Ainsi Jean-Noël Jeanneney, Président de la BN, est l'un des gardiens qui empeche les Francais en general de recevoir dans leurs bibliotheques des livres qui sont juges par les gens de Jean Noel Jeanneney comme trop fragile pour voyager...
Ils n'offrent bien sur aucunes solutions.
Cela ne les empeche pas d'etre oppose un systeme qui offre une reponse au refus de communication d'ouvrages d'une bibliotheque a l'autre.
Bien sur si vous etes un "UNIVERSITAIRE", alors la pas de probleme.
Par contre si vous etes chef de rayon chez Leclerc (par exemple), essayez de demander par exemple le livre de Moreau de St Mery sur St Domingue a votre bibliotheque locale...
De mon cote de l'atlantique par l'intermediere du pret "inter-library" il m'est possible de recevoir gratuitement pour consultation chez moi pendant 2 semaines des ouvrages originaux tel que Le commerce Rochelais au 18 eme siecle par Emile Garnault. Ouvrages publies avant 1900 et dans un des 5 livres recus, il y avait meme une lettre originale d'Emile Garnault.

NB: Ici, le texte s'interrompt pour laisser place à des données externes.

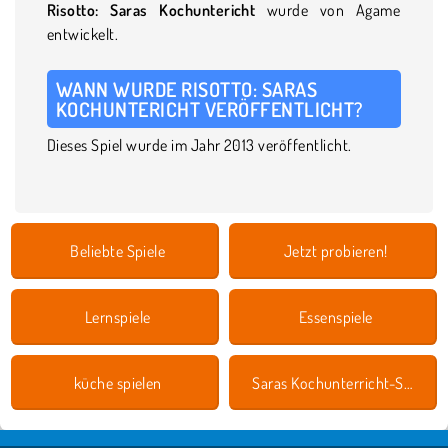
Risotto: Saras Kochuntericht
wurde von Agame
entwickelt.
WANN WURDE RISOTTO: SARAS
KOCHUNTERICHT VERÖFFENTLICHT?
Dieses Spiel wurde im Jahr 2013 veröffentlicht.
Beliebte Spiele
Jetzt probieren!
Lernspiele
Essenspiele
küche spielen
Saras Kochunterricht-Spiele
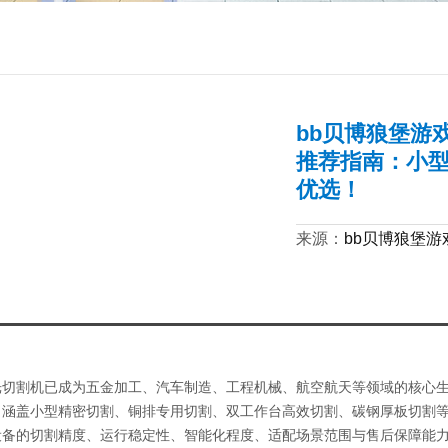
bb贝博狼堡游戏
推荐指南：小
优选！
来源：
bb贝博狼堡游
割机已成为五金加工、汽车制造、工程机械、航空航天等领域的核心生产
，涵盖小型精密切割、铜排专用切割、双工作台高效切割、碳钢厚板切割
设备的切割精度、运行稳定性、智能化程度、适配场景范围与售后保障能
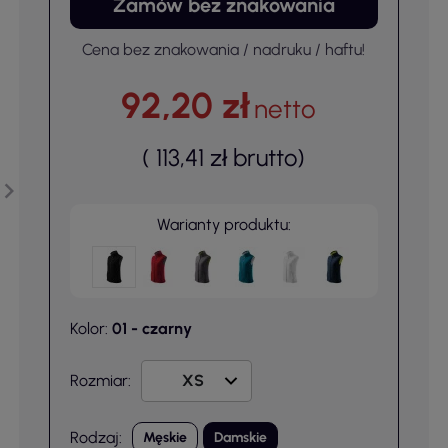
Zamów bez znakowania
Cena bez znakowania / nadruku / haftu!
92,20 zł
netto
(
113,41 zł
brutto
)
Warianty produktu:
Kolor:
01 - czarny
Rozmiar:
Rodzaj:
Męskie
Damskie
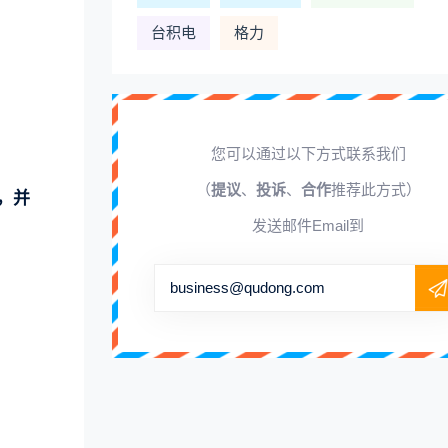
台积电
格力
您可以通过以下方式联系我们
（
提议
、
投诉
、
合作
推荐此方式）
，并
发送邮件Email到
。
business@qudong.com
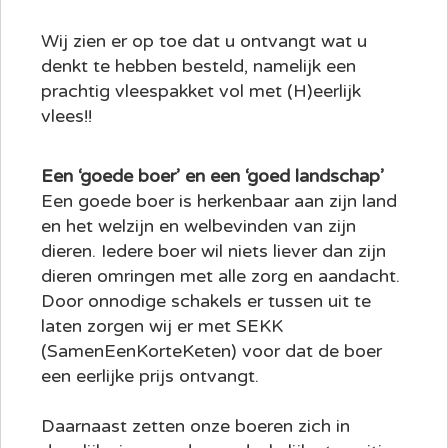
Wij zien er op toe dat u ontvangt wat u
denkt te hebben besteld, namelijk een
prachtig vleespakket vol met (H)eerlijk
vlees!!
Een ‘goede boer’ en een ‘goed landschap’
Een goede boer is herkenbaar aan zijn land
en het welzijn en welbevinden van zijn
dieren. Iedere boer wil niets liever dan zijn
dieren omringen met alle zorg en aandacht.
Door onnodige schakels er tussen uit te
laten zorgen wij er met SEKK
(SamenEenKorteKeten) voor dat de boer
een eerlijke prijs ontvangt.
Daarnaast zetten onze boeren zich in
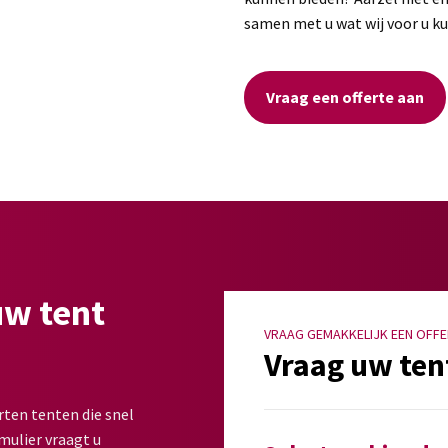
samen met u wat wij voor u 
Vraag een offerte aan
uw tent
VRAAG GEMAKKELIJK EEN OFFE
Vraag uw ten
rten tenten die snel
mulier vraagt u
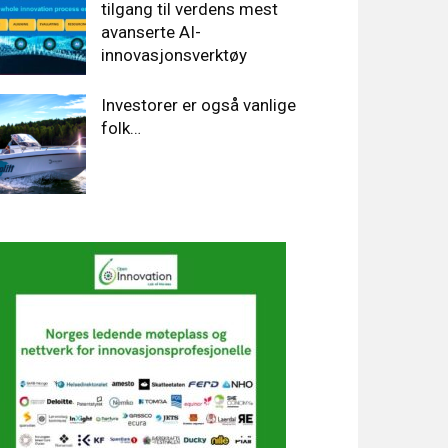
tilgang til verdens mest
avanserte AI-
innovasjonsverktøy
Investorer er også vanlige
folk…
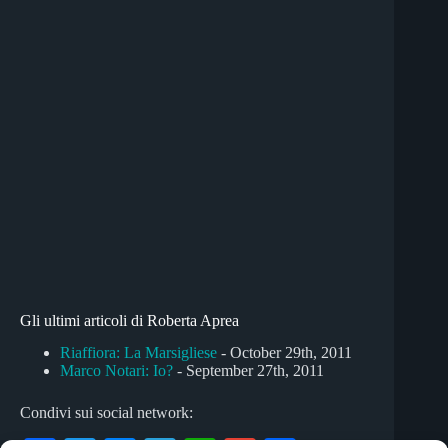
Gli ultimi articoli di Roberta Aprea
Riaffiora: La Marsigliese
- October 29th, 2011
Marco Notari: Io?
- September 27th, 2011
Condivi sui social network:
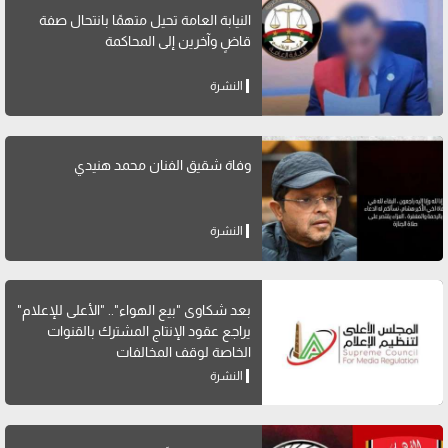
النيابة العامة تحيل متهمًا بانتحال صفة
قاضٍ وآخرين إلى المحاكمة
النشرة
وفاة شقيق الفنان محمد هنيدي
النشرة
بعد شكاوى "بيع الهواء".. "الأعلى للإعلام"
يراجع عقود الإنتاج المشترك بالقنوات
الخاصة لوقف المخالفات
النشرة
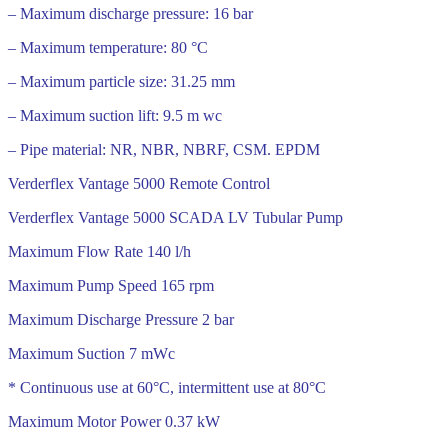
– Maximum discharge pressure: 16 bar
– Maximum temperature: 80 °C
– Maximum particle size: 31.25 mm
– Maximum suction lift: 9.5 m wc
– Pipe material: NR, NBR, NBRF, CSM. EPDM
Verderflex Vantage 5000 Remote Control
Verderflex Vantage 5000 SCADA LV Tubular Pump
Maximum Flow Rate 140 l/h
Maximum Pump Speed ​​165 rpm
Maximum Discharge Pressure 2 bar
Maximum Suction 7 mWc
* Continuous use at 60°C, intermittent use at 80°C
Maximum Motor Power 0.37 kW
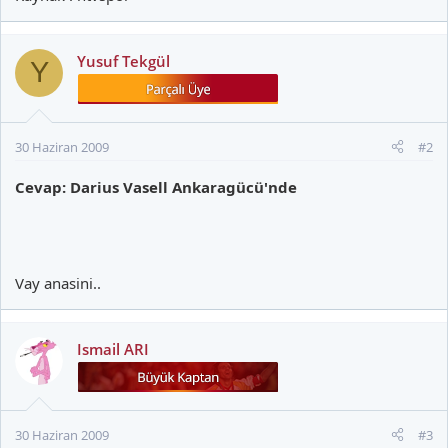
Yusuf Tekgül
Y
30 Haziran 2009
#2
Cevap: Darius Vasell Ankaragücü'nde
Vay anasini..
Ismail ARI
30 Haziran 2009
#3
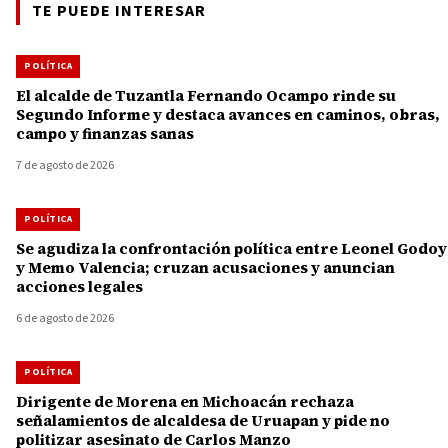
TE PUEDE INTERESAR
POLÍTICA
El alcalde de Tuzantla Fernando Ocampo rinde su
Segundo Informe y destaca avances en caminos, obras,
campo y finanzas sanas
7 de agosto de 2026
POLÍTICA
Se agudiza la confrontación política entre Leonel Godoy
y Memo Valencia; cruzan acusaciones y anuncian
acciones legales
6 de agosto de 2026
POLÍTICA
Dirigente de Morena en Michoacán rechaza
señalamientos de alcaldesa de Uruapan y pide no
politizar asesinato de Carlos Manzo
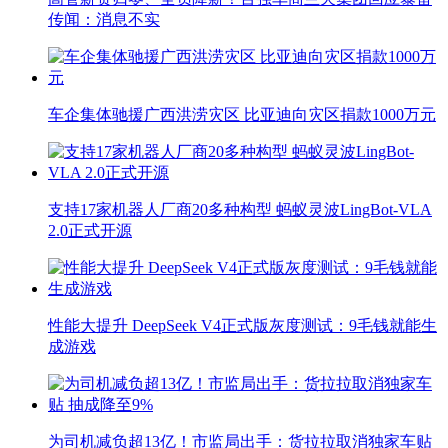
传闻：消息不实
车企集体驰援广西洪涝灾区 比亚迪向灾区捐款1000万元
支持17家机器人厂商20多种构型 蚂蚁灵波LingBot-VLA
2.0正式开源
性能大提升 DeepSeek V4正式版灰度测试：9毛钱就能生
成游戏
为司机减负超13亿！市监局出手：货拉拉取消独家车贴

C'est Jean Jaures je crois qui disait que la force d'un pays etait basee sur la sante et l'education.
En France nous avons la securite sociale, aux USA nous avons l'acces direct au savoir.
Je suis etonne donc de decouvrir une telle opposition en France a l'acces democratique par la majorite aux documents et livres qui sont preserves dans les bibliotheques avec l'argent du contribuable.
Il semble bien que trop de privileges soient accordes a des gens qui ont des tetes trop remplies plutot que bien remplies.
C'est vrai meme pour les bandes dessinees...
Non Ralph, pas d’accord avec vous. Jean-Noël Jeanneney veut, au contraire, nourrir l’internet d’une information maximale et autoriser l’accès aux fonds des bibliothèques nationales. Ce qu’il remet en cause, c’est le cahier des charges des moteurs de recherche. Chercher une œuvre de Balzac et tomber en 1ère page sur une société de publicité…voilà ce qu’il voudrait éviter. De son attitude est né un dialogue plus fructueux avec Google. Il fallait passer par là. Mais l’objectif est bien celui que vous défendez au final.